Rolling out home insulation tackles the energy crisis and bills not just this year, but for many years to come—and the impact is immediate. It would also help the Government get back on track with its climate commitments as housing is responsible for 19% of the UK’s carbon emissions. This should be a top priority for Government in tackling the cost-of-living crisis and energy crisis together this winter.

In 2012, the UK insulated 2.3 million loft or cavity walls. But a shift in Government policy saw uptake drop by 90%. This Government decision to cut support for home insulation after 2012 has cost taxpayers, like me and you, £1 billion in energy bills this year. If the Government had maintained the same level of support, nearly 50% of UK homes could have been insulated by now. A more recent scheme by the UK Government collapsed, and was blasted by the Audit Office for being “botched”. This would have significantly reduced the energy crisis this winter, along with our bills. Households living in homes with poor efficiency ratings will pay around £1000 more this winter.

Renewable energy

The British public overwhelmingly support the rollout of renewables, with 78% supporting solar power, 75% offshore wind, and 70% onshore wind. Unlike non-renewable sources of power like nuclear power stations, renewable energy infrastructure can be rapidly scaled up and brought online.
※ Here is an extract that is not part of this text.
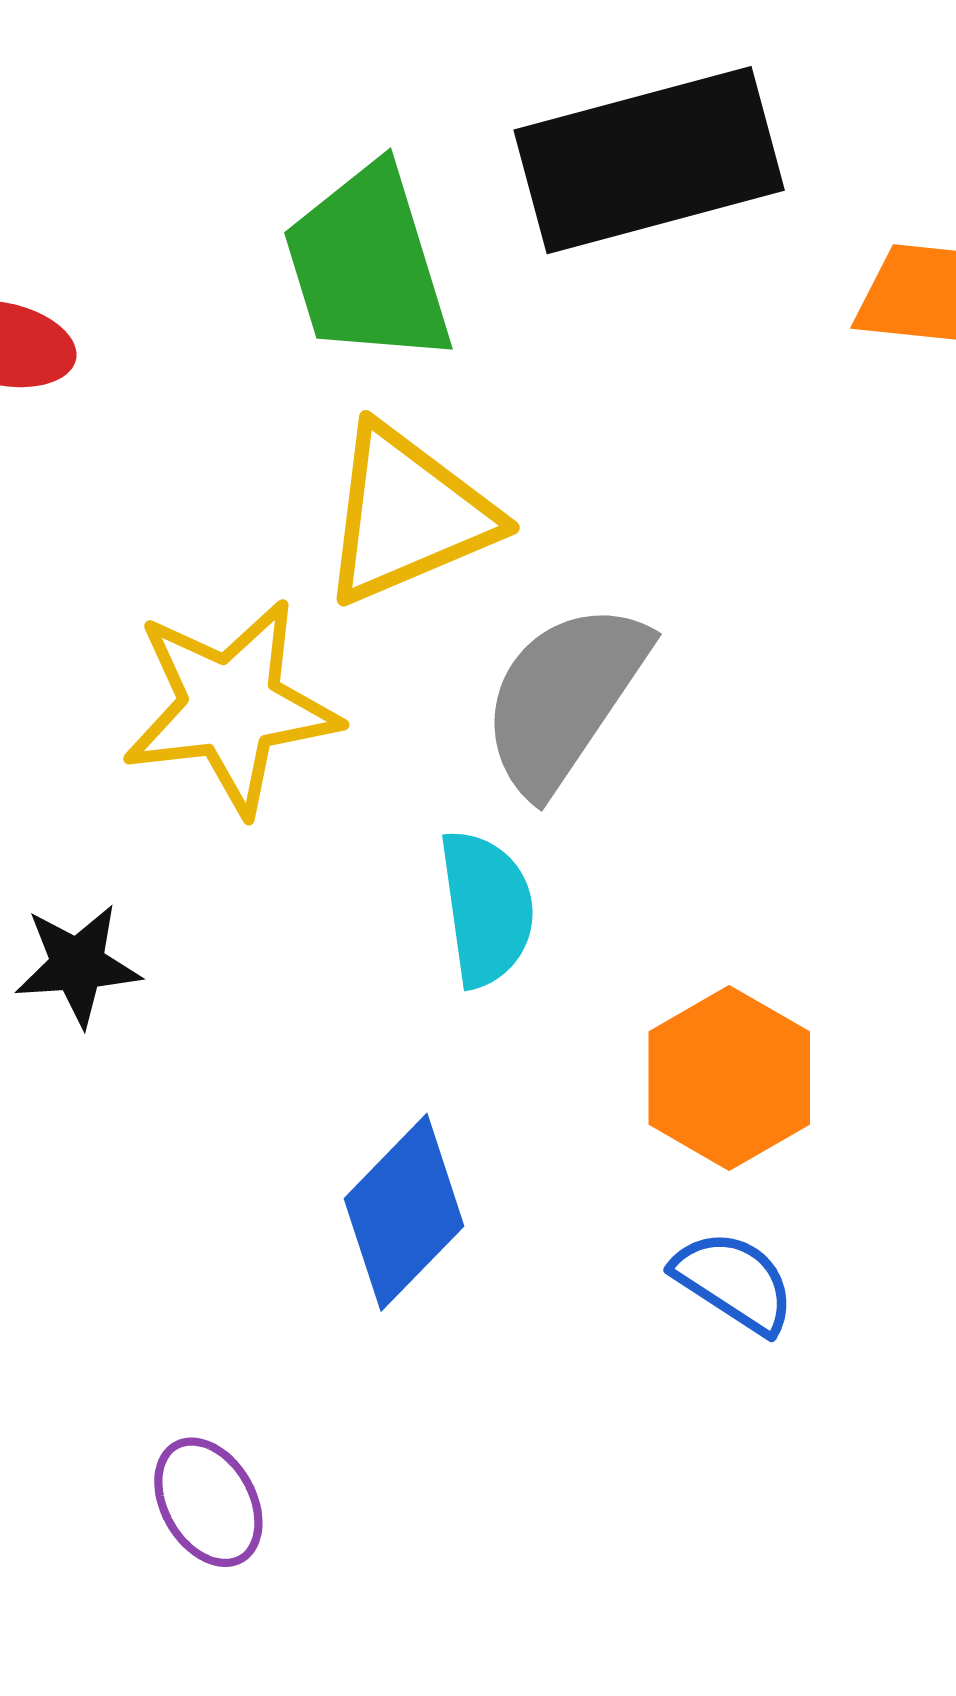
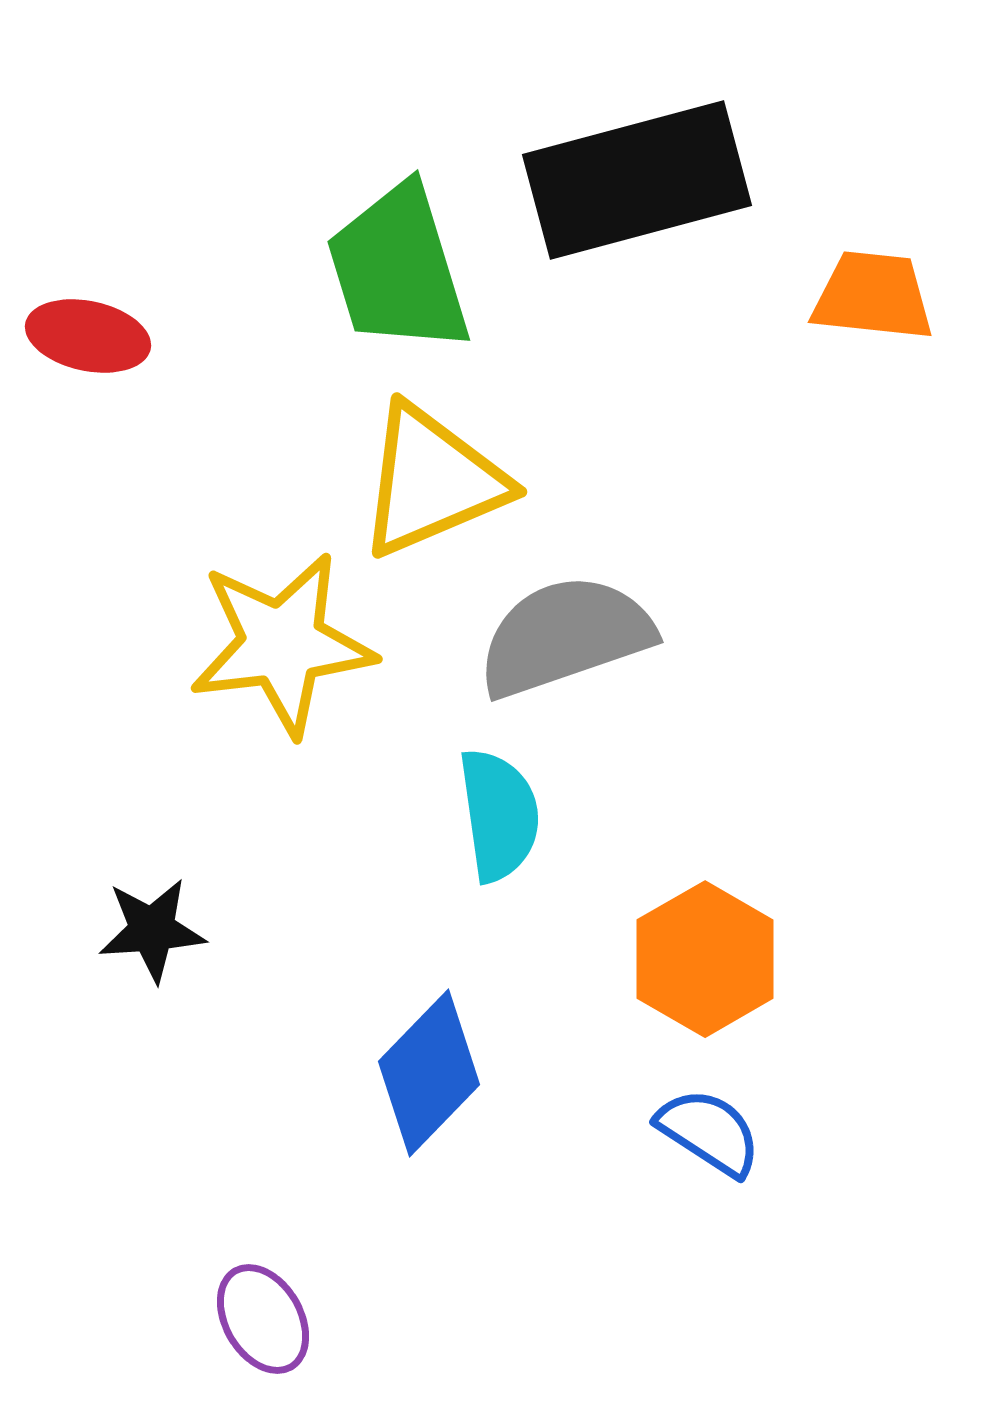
gray semicircle: (564, 697) -> (565, 636), turned 37
black star: (78, 965) -> (152, 930), moved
With clear public support, the Government could rapidly accelerate renewable energy roll-out that isn’t vulnerable to shifts in geopolitics and global supply chains.

Because renewable energy is modular—one wind turbine or one solar panel can be bought and set up, or 1000s—its more affordable for communities buy their own equipment and become power generators, with the profits returning to those communities rather than disappearing into the pockets of big business. The Government acknowledges the value of community-owned renewable energy, but isn’t doing enough to encourage it. Instead, the Government dropped the Social Investment Tax Relief for community energy and has failed to provide the financial guarantees it provides to other energy projects like nuclear power stations. If the UK faced this winter with a resilient network of renewable energy zones, our dependence on gas and fossil fuels would have been much lower, and energy prices would be more insulated from Russian sanctions, geopolitics, and global demand and supply shifts.

Windfall tax that works

The Government imposed a windfall tax in May 2022 as a one-off tax on the record profits made by energy companies that are due to lifted Covid restrictions and supply concerns around Russia’s invasion of Ukraine. However, BBC reported: “BP reported its biggest quarterly profit for 14 years, making £6.9bn in the three months to June. Shell recorded even higher second quarter profits of £9bn and made £8.2bn in the following three months. The majority of the April to June takings won't be hit by the government's windfall tax, as it only applies from 26 May”. The Guardian reported “Shell has paid zero windfall tax in the UK despite making record global profits of nearly $30bn (£26bn) so far this year”. Yet the Government has resisted pressure to tax these record profits and redistribute to cushion energy prices, so less of the UK have to choose between food and heating this winter.